» Task item
Scan the entries below for the word "export", then copy each line that holds it.

» Data for processing
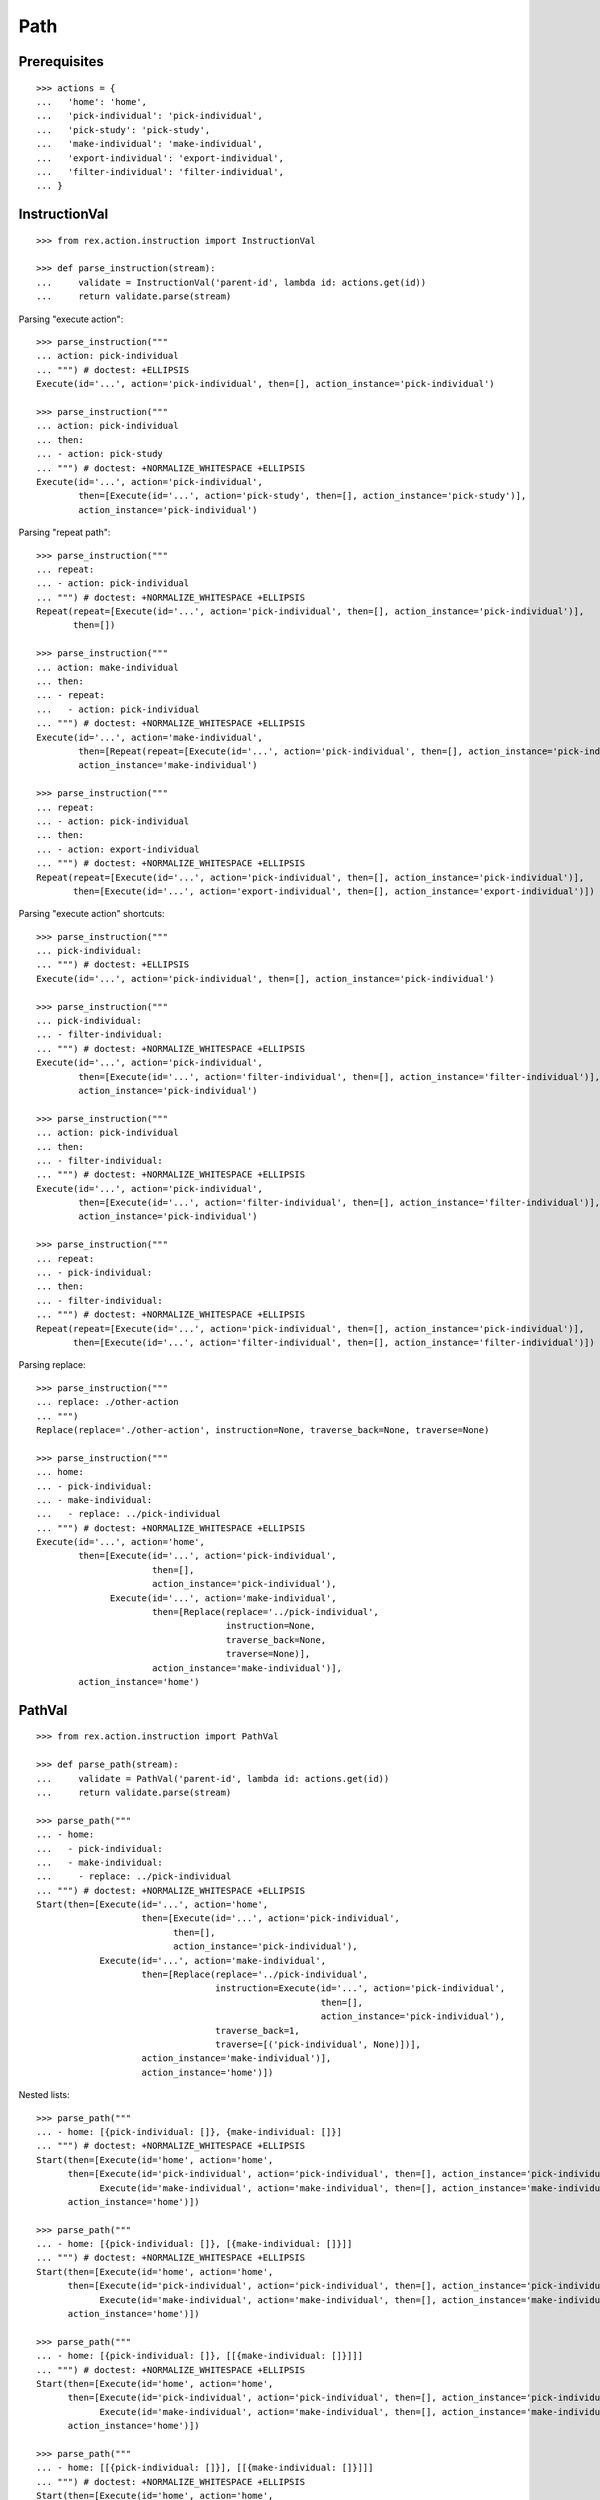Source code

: Path
====

Prerequisites
-------------

::

  >>> actions = {
  ...   'home': 'home',
  ...   'pick-individual': 'pick-individual',
  ...   'pick-study': 'pick-study',
  ...   'make-individual': 'make-individual',
  ...   'export-individual': 'export-individual',
  ...   'filter-individual': 'filter-individual',
  ... }


InstructionVal
--------------

::

  >>> from rex.action.instruction import InstructionVal

  >>> def parse_instruction(stream):
  ...     validate = InstructionVal('parent-id', lambda id: actions.get(id))
  ...     return validate.parse(stream)

Parsing "execute action"::

  >>> parse_instruction("""
  ... action: pick-individual
  ... """) # doctest: +ELLIPSIS
  Execute(id='...', action='pick-individual', then=[], action_instance='pick-individual')

  >>> parse_instruction("""
  ... action: pick-individual
  ... then:
  ... - action: pick-study
  ... """) # doctest: +NORMALIZE_WHITESPACE +ELLIPSIS
  Execute(id='...', action='pick-individual',
          then=[Execute(id='...', action='pick-study', then=[], action_instance='pick-study')],
          action_instance='pick-individual')

Parsing "repeat path"::

  >>> parse_instruction("""
  ... repeat:
  ... - action: pick-individual
  ... """) # doctest: +NORMALIZE_WHITESPACE +ELLIPSIS
  Repeat(repeat=[Execute(id='...', action='pick-individual', then=[], action_instance='pick-individual')],
         then=[])

  >>> parse_instruction("""
  ... action: make-individual
  ... then:
  ... - repeat:
  ...   - action: pick-individual
  ... """) # doctest: +NORMALIZE_WHITESPACE +ELLIPSIS
  Execute(id='...', action='make-individual',
          then=[Repeat(repeat=[Execute(id='...', action='pick-individual', then=[], action_instance='pick-individual')], then=[])],
          action_instance='make-individual')

  >>> parse_instruction("""
  ... repeat:
  ... - action: pick-individual
  ... then:
  ... - action: export-individual
  ... """) # doctest: +NORMALIZE_WHITESPACE +ELLIPSIS
  Repeat(repeat=[Execute(id='...', action='pick-individual', then=[], action_instance='pick-individual')],
         then=[Execute(id='...', action='export-individual', then=[], action_instance='export-individual')])

Parsing "execute action" shortcuts::

  >>> parse_instruction("""
  ... pick-individual:
  ... """) # doctest: +ELLIPSIS
  Execute(id='...', action='pick-individual', then=[], action_instance='pick-individual')

  >>> parse_instruction("""
  ... pick-individual:
  ... - filter-individual:
  ... """) # doctest: +NORMALIZE_WHITESPACE +ELLIPSIS
  Execute(id='...', action='pick-individual',
          then=[Execute(id='...', action='filter-individual', then=[], action_instance='filter-individual')],
          action_instance='pick-individual')

  >>> parse_instruction("""
  ... action: pick-individual
  ... then:
  ... - filter-individual:
  ... """) # doctest: +NORMALIZE_WHITESPACE +ELLIPSIS
  Execute(id='...', action='pick-individual',
          then=[Execute(id='...', action='filter-individual', then=[], action_instance='filter-individual')],
          action_instance='pick-individual')

  >>> parse_instruction("""
  ... repeat:
  ... - pick-individual:
  ... then:
  ... - filter-individual:
  ... """) # doctest: +NORMALIZE_WHITESPACE +ELLIPSIS
  Repeat(repeat=[Execute(id='...', action='pick-individual', then=[], action_instance='pick-individual')],
         then=[Execute(id='...', action='filter-individual', then=[], action_instance='filter-individual')])

Parsing replace::

  >>> parse_instruction("""
  ... replace: ./other-action
  ... """)
  Replace(replace='./other-action', instruction=None, traverse_back=None, traverse=None)

  >>> parse_instruction("""
  ... home:
  ... - pick-individual:
  ... - make-individual:
  ...   - replace: ../pick-individual
  ... """) # doctest: +NORMALIZE_WHITESPACE +ELLIPSIS
  Execute(id='...', action='home',
          then=[Execute(id='...', action='pick-individual',
                        then=[],
                        action_instance='pick-individual'),
                Execute(id='...', action='make-individual',
                        then=[Replace(replace='../pick-individual',
                                      instruction=None,
                                      traverse_back=None,
                                      traverse=None)],
                        action_instance='make-individual')],
          action_instance='home')

PathVal
-------

::

  >>> from rex.action.instruction import PathVal

  >>> def parse_path(stream):
  ...     validate = PathVal('parent-id', lambda id: actions.get(id))
  ...     return validate.parse(stream)

  >>> parse_path("""
  ... - home:
  ...   - pick-individual:
  ...   - make-individual:
  ...     - replace: ../pick-individual
  ... """) # doctest: +NORMALIZE_WHITESPACE +ELLIPSIS
  Start(then=[Execute(id='...', action='home',
                      then=[Execute(id='...', action='pick-individual',
                            then=[],
                            action_instance='pick-individual'),
              Execute(id='...', action='make-individual',
                      then=[Replace(replace='../pick-individual',
                                    instruction=Execute(id='...', action='pick-individual',
                                                        then=[],
                                                        action_instance='pick-individual'),
                                    traverse_back=1,
                                    traverse=[('pick-individual', None)])],
                      action_instance='make-individual')],
                      action_instance='home')])

Nested lists::

  >>> parse_path("""
  ... - home: [{pick-individual: []}, {make-individual: []}]
  ... """) # doctest: +NORMALIZE_WHITESPACE +ELLIPSIS
  Start(then=[Execute(id='home', action='home',
        then=[Execute(id='pick-individual', action='pick-individual', then=[], action_instance='pick-individual'),
              Execute(id='make-individual', action='make-individual', then=[], action_instance='make-individual')],
        action_instance='home')])

  >>> parse_path("""
  ... - home: [{pick-individual: []}, [{make-individual: []}]]
  ... """) # doctest: +NORMALIZE_WHITESPACE +ELLIPSIS
  Start(then=[Execute(id='home', action='home',
        then=[Execute(id='pick-individual', action='pick-individual', then=[], action_instance='pick-individual'),
              Execute(id='make-individual', action='make-individual', then=[], action_instance='make-individual')],
        action_instance='home')])

  >>> parse_path("""
  ... - home: [{pick-individual: []}, [[{make-individual: []}]]]
  ... """) # doctest: +NORMALIZE_WHITESPACE +ELLIPSIS
  Start(then=[Execute(id='home', action='home',
        then=[Execute(id='pick-individual', action='pick-individual', then=[], action_instance='pick-individual'),
              Execute(id='make-individual', action='make-individual', then=[], action_instance='make-individual')],
        action_instance='home')])

  >>> parse_path("""
  ... - home: [[{pick-individual: []}], [[{make-individual: []}]]]
  ... """) # doctest: +NORMALIZE_WHITESPACE +ELLIPSIS
  Start(then=[Execute(id='home', action='home',
        then=[Execute(id='pick-individual', action='pick-individual', then=[], action_instance='pick-individual'),
              Execute(id='make-individual', action='make-individual', then=[], action_instance='make-individual')],
        action_instance='home')])

Errors:

  >>> parse_path("""
  ... - home:
  ...   - pick-individual:
  ...   - make-individual:
  ...     - replace: ../x-pick-individual
  ... """) # doctest: +NORMALIZE_WHITESPACE
  Traceback (most recent call last):
  ...
  Error: Invalid reference:
      ../x-pick-individual

  >>> parse_path("""
  ... - home:
  ...   - pick-individual:
  ...   - make-individual:
  ...     - replace: ../../x-pick-individual
  ... """) # doctest: +NORMALIZE_WHITESPACE
  Traceback (most recent call last):
  ...
  Error: Invalid reference:
      ../../x-pick-individual

  >>> parse_path("""
  ... - home:
  ...   - pick-individual:
  ...   - make-individual:
  ...     - replace: ../../../x-pick-individual
  ... """) # doctest: +NORMALIZE_WHITESPACE
  Traceback (most recent call last):
  ...
  Error: Invalid reference:
      ../../../x-pick-individual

» Answer to this exercise
  ...   'export-individual': 'export-individual',
  ... - action: export-individual
         then=[Execute(id='...', action='export-individual', then=[], action_instance='export-individual')])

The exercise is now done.